5. Les relations qui existent entre Etat protecteur et Etat protégé suscitent un problème plus délicat et plus pratique. Toute guerre est-elle nécessairement commune au protecteur et au protégé ?

Il semble qu'il faille pour la solution de ce problème séparer deux cas différents. Lorsqu'un Etat protégé fait la guerre, nous considérons comme impossible la neutralité de l'Etat protecteur. Il arrive en effet de deux choses l'une ou bien c'est avec l'autorisation de son protecteur que le protégé a pris les armes; alors il est du devoir du premier de le défendre, et il ne peut le faire qu'en joignant ses armes aux siennes; ou bien c'est contre le gré du protecteur, gérant responsable de ses relations internationales, que le protégé a déclaré la guerre; en ce cas, à peine d'engager gravement sa responsabilité à l'égard des Etats tiers, le protecteur a le devoir d'agir sur son protégé pour le contraindre à renoncer à son entreprise.
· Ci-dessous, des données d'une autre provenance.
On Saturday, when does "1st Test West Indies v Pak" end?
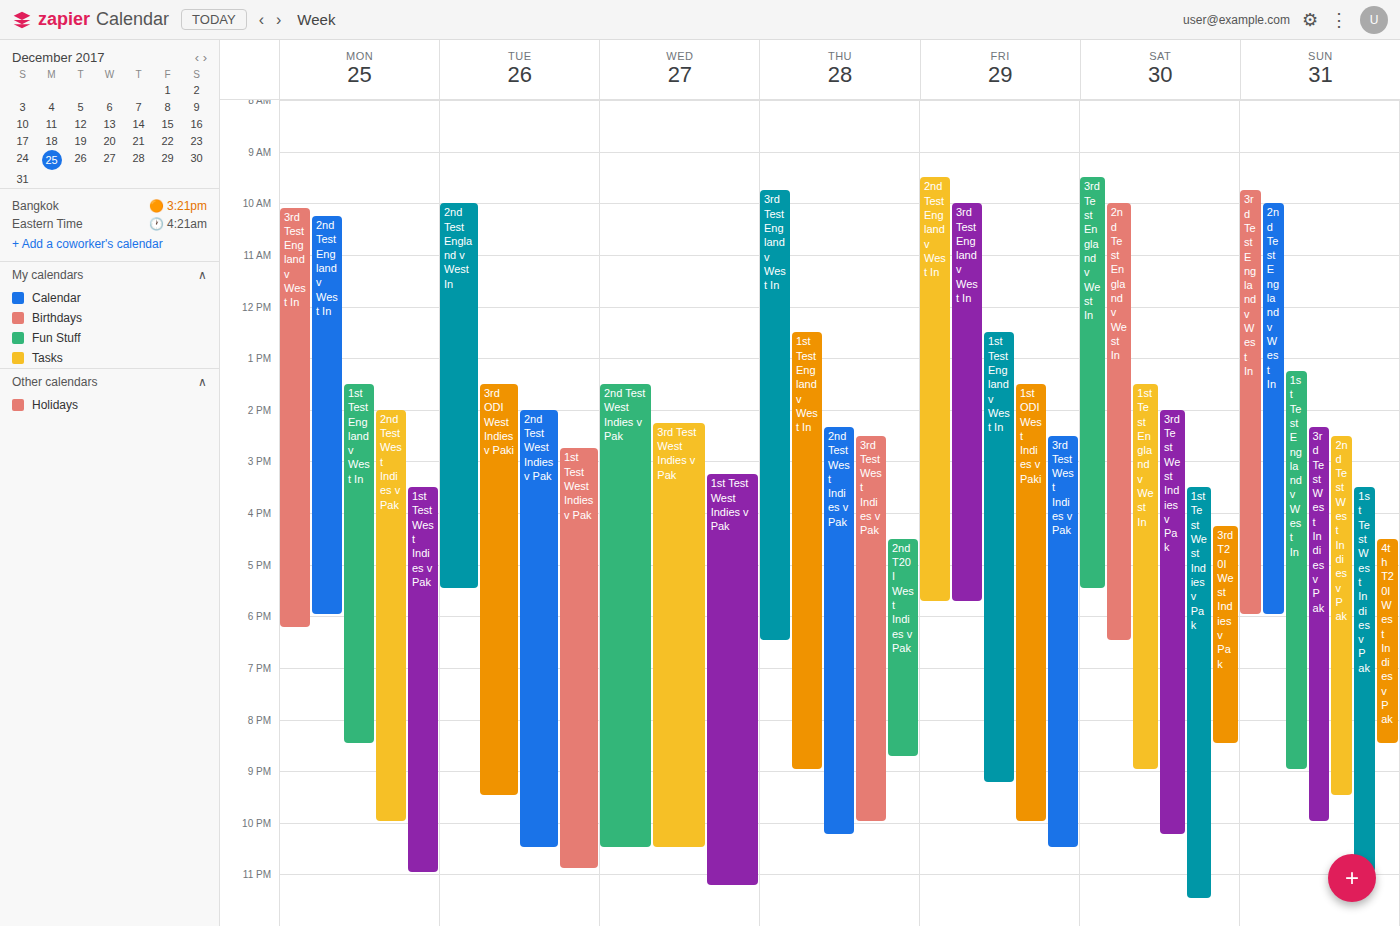
11:30 PM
S'agit-il au contraire d'une guerre particulière au protecteur, hypothèse bien plus pratique, alors nous hésiterions beaucoup à décider que le protégé doit prendre fait et cause du protecteur belligérant. Si en effet il est du devoir du protecteur de défendre son protégé, on ne peut pas dire qu'il incombe réciproquement à ce dernier d'appuyer de ses armes. la cause de l'Etat au protectorat duquel il se trouve soumis. Il paraît donc certain qu'un Etat protégé peut demeurer neutre, alors que son protecteur se trouve engagé dans un état

(1) V. Constitution de l'empire allemand, art. 11; Constitution fédérale suisse, art. 8; Constitution des Etats-Unis d'Amérique, art. 1, sect. VIII, 11°; Constitution mexicaine, art. 85, § 8; Constitution argentine, art. 67, N° 2. § 18; Constitution brésilienne, art. 34, 11°.

d'hostilités. Cependant une circonstance particulière peut faire obstacle à cette séparation de situations entre protecteur et protégé au cours d'une guerre. Fréquemment l'Etat protecteur entretient une certaine quantité de troupes sur le territoire protégé. L'existence de ces troupes appartenant à un belligérant n'est pas un obstacle absolu à ce que l'Etat protégé reste neutre, et l'on comprendrait que les troupes elles-mêmes fussent placées par convention spéciale des belligérants en dehors du cercle des hostilités; ce serait une localisation de guerre assez semblable à celle qui se pratique quand on convient qu'une certaine portion du territoire des belligérants restera en dehors des hostilités (1). Mais à défaut d'une convention semblable, la présence de troupes de l'Etat protecteur sur le territoire protégé compromet ce dernier, et le protégé devrait obtenir de son protecteur le retrait de ses troupes pour être certain de jouir des avantages de la neutralité.

6. A plus forte raison, un Etat subordonné à un autre Etat par des liens de vassalité (liens communs autrefois, beaucoup plus rares aujourd'hui) ne serait-il pas fatalement impliqué dans toutes les querelles de son suzerain. C'est ainsi que la Bulgarie, la Roumélie Orientale et l'Egypte n'ont pris aucune part en 1897 à la guerre de la Turquie contre la Grèce. Inversement la Turquie n'a pas considéré comme étant de son devoir de soutenir la Bulgarie dans le conflit qu'elle eut avec la Serbie en 1885 (2).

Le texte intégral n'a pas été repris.